No podían estar seguros de que gastar todos sus recursos actuales de una sola vez fuera realmente la decisión correcta.
Aun así, aquello no era una situación normal.
Era una crisis.
La junta se dividió en dos bandos.
—¡Si perdemos esta carrera, lo perderemos todo!
Un grupo insistía en que debían correr a toda velocidad desde ese mismo instante.
—Si avanzamos sin ninguna garantía de victoria, nos quedaremos sin dinero antes de llegar a la meta. Esto no es una carrera corta, ¡es un maratón!
El otro grupo sostenía que debían conservar fuerzas.
El choque entre la facción partidaria del sprint total y la facción conservadora se prolongó durante bastante tiempo.
Tras un intenso debate, finalmente ganó el grupo del sprint total.
Decidieron no escatimar en inversiones para maximizar la velocidad de los ensayos.
Pero.
Tomar una decisión y llevarla a cabo eran cosas distintas.
Por mucho que dentro de la empresa gritaran «¡Más rápido!», todavía existía un paso que no podían saltarse.
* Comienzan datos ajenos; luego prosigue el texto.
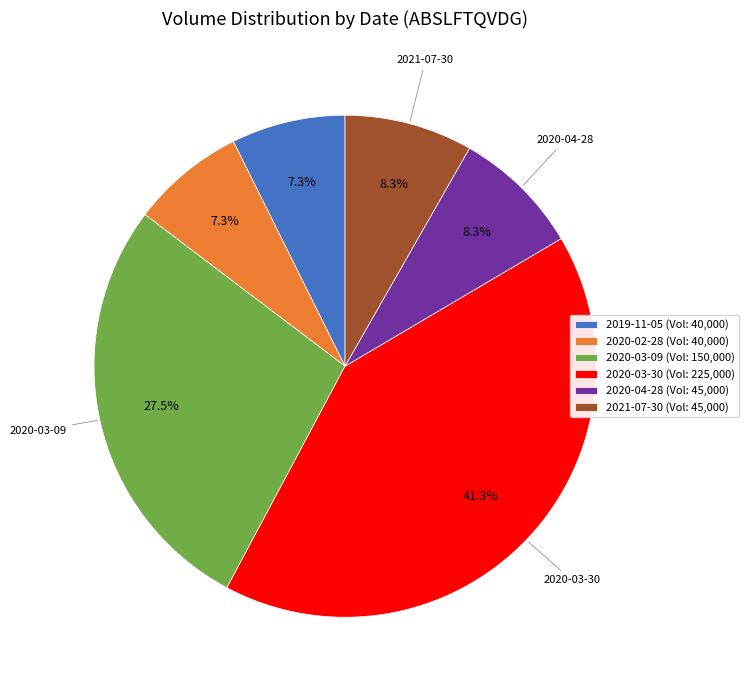

Does 2020-04-28 account for over 50% of the chart?

No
—Hablemos con nuestro socio.
Como todas las pequeñas empresas biotecnológicas, Editors realizaba sus ensayos en colaboración con una gran farmacéutica.
Al final, quien controlaba la cartera era el socio.
Solo quedaba convencerlo.
La directora ejecutiva de Editors se reunió con el socio y le expuso toda la situación.
Pero.
La respuesta que recibió fue inesperada.
—Sinceramente, esto no es suficiente para justificar una aprobación. Me parece que está dejando que sus emociones nublen su juicio.
—Ya le he dicho que este es un momento decisivo. Ha Si-heon…
—Sí, ese Ha Si-heon. Creo que lo está malinterpretando. No es el tipo de hombre que permite que los rencores personales guíen sus decisiones.
Era extraño.
La farmacéutica asociada parecía tener una opinión excesivamente favorable sobre Ha Si-heon.
—Respecto a ese asunto, Sean ya nos lo explicó.
Incluso lo llamaban por su nombre estadounidense.
—Nos lo dijo personalmente. Todo esto es un malentendido y Talia Genetics simplemente está estudiando el AAV5 junto con otros vectores. No están intentando competir directamente con Editors. Y no le falta razón; no podemos monopolizar todas las tecnologías y decir: «Ustedes no tienen derecho a usar ninguna».
—¿Hablaron con él… directamente?
—Por supuesto. Sean fue miembro de nuestro consejo de administración y uno de nuestros principales accionistas; tenemos una relación más que cercana para eso.
Solo entonces la directora ejecutiva de Editors se dio cuenta.
Del hecho crucial que había pasado por alto.
La empresa asociada de Editors no era otra que Allergan.
Y Allergan tenía una profunda conexión con Ha Si-heon.
Tanto el incidente de Herbalife como la saga de Valeant habían comenzado con Allergan.
Cuando Ackman intentó absorber Allergan por completo, fue Ha Si-heon quien incendió Wall Street para impedirlo.
Desde la perspectiva de Allergan, Ha Si-heon era prácticamente un salvador.
‘¿Qué demonios…?’
Una revelación cayó sobre Moslin como un rayo.
Habían firmado el acuerdo de colaboración con Allergan en marzo.
En aquel momento, durante el escándalo de Herbalife, ella simplemente había observado desde la distancia, pensando que era asunto de otros.
La batalla por las ventas en corto de Herbalife había sido tan enorme que el papel de Allergan quedó enterrado bajo las llamas y rápidamente cayó en el olvido.
Y cuando evaluaron a su futuro socio, había revisado la lista de principales accionistas, pero al ver el nombre «Pareto Innovation» simplemente asumió que era otro fondo de cobertura más.
Pero ahora…
¿Ha Si-heon había sido antiguo miembro del consejo de Allergan y uno de sus principales accionistas?
Cuando lo comprendió, ya era demasiado tarde.
No había nada que pudiera hacer.
‘Un momento… ¿era este su plan desde el principio?’
La razón por la que Ha Si-heon había mostrado tanta confianza desde el primer día.
Quizá era porque siempre había tenido en sus manos la llave capaz de sacudir la fuente misma de financiación de Editors.
Y ese era el problema.
El mayor patrocinador que respaldaba la carrera de la liebre…
Resultó ser el mejor amigo de la tortuga.
Una sensación helada recorrió la espalda de la directora ejecutiva.